Dataset entries
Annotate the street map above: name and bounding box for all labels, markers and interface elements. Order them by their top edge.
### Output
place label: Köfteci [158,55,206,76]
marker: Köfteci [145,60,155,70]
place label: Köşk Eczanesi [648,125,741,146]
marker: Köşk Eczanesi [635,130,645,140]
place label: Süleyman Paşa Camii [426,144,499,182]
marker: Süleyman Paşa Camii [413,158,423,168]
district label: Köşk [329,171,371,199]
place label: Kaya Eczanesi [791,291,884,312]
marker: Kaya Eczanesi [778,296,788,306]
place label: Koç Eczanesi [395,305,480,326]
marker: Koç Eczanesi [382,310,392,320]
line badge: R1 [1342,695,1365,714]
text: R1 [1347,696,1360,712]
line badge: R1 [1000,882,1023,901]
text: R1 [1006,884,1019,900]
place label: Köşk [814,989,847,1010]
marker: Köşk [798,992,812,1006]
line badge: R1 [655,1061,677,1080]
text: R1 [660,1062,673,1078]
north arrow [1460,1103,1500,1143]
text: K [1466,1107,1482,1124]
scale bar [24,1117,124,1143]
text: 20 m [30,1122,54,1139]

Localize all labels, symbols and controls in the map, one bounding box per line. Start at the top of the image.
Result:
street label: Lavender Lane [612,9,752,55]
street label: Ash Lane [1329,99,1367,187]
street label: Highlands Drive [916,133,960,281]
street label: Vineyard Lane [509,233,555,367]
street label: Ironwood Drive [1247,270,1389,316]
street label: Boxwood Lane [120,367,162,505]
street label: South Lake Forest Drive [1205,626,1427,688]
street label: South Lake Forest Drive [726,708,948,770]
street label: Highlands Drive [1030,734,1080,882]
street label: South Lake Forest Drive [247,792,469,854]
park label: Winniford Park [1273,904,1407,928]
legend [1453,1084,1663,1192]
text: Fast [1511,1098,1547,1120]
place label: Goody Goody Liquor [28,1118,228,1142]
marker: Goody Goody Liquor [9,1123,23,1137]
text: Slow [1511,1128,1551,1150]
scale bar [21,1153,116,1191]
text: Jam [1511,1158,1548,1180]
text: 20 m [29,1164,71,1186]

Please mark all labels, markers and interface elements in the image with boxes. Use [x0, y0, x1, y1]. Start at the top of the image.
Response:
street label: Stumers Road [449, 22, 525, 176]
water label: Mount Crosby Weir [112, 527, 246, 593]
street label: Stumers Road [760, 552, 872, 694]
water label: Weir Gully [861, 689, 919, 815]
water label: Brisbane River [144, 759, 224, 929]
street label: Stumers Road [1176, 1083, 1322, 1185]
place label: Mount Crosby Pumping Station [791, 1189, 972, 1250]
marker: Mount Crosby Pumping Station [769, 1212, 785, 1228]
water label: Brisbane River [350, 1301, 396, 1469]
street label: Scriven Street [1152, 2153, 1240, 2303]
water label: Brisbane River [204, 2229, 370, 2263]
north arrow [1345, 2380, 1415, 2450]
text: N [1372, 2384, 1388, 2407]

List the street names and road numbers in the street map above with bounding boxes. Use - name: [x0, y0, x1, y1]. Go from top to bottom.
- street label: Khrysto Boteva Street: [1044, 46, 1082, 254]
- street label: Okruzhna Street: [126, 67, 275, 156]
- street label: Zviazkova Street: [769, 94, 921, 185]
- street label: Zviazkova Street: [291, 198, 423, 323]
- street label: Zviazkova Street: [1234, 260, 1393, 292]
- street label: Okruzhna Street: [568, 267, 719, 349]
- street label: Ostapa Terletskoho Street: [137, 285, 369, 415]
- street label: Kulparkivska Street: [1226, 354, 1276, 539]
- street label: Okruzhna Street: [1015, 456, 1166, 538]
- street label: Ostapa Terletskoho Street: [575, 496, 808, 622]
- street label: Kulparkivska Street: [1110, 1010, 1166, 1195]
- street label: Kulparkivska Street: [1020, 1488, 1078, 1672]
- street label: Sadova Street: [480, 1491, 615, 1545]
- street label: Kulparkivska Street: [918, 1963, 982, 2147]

*YOUR OBJECTIVE*
Output exactly the leading lines of the data, up to and including the line marked by "Localize all labels, symbols".

*EXPECTED ANSWER*
Annotate the street map above: name and bounding box for all labels, markers and interface elements. Order them by their top edge.
### Output
place label: Köfteci [158,55,206,76]
marker: Köfteci [145,60,155,70]
place label: Köşk Eczanesi [648,125,741,146]
marker: Köşk Eczanesi [635,130,645,140]
place label: Süleyman Paşa Camii [426,144,499,182]
marker: Süleyman Paşa Camii [413,158,423,168]
district label: Köşk [329,171,371,199]
place label: Kaya Eczanesi [791,291,884,312]
marker: Kaya Eczanesi [778,296,788,306]
place label: Koç Eczanesi [395,305,480,326]
marker: Koç Eczanesi [382,310,392,320]
line badge: R1 [1342,695,1365,714]
text: R1 [1347,696,1360,712]
line badge: R1 [1000,882,1023,901]
text: R1 [1006,884,1019,900]
place label: Köşk [814,989,847,1010]
marker: Köşk [798,992,812,1006]
line badge: R1 [655,1061,677,1080]
text: R1 [660,1062,673,1078]
north arrow [1460,1103,1500,1143]
text: K [1466,1107,1482,1124]
scale bar [24,1117,124,1143]
text: 20 m [30,1122,54,1139]

Localize all labels, symbols and controls in the map, one bounding box per line. Start at the top of the image.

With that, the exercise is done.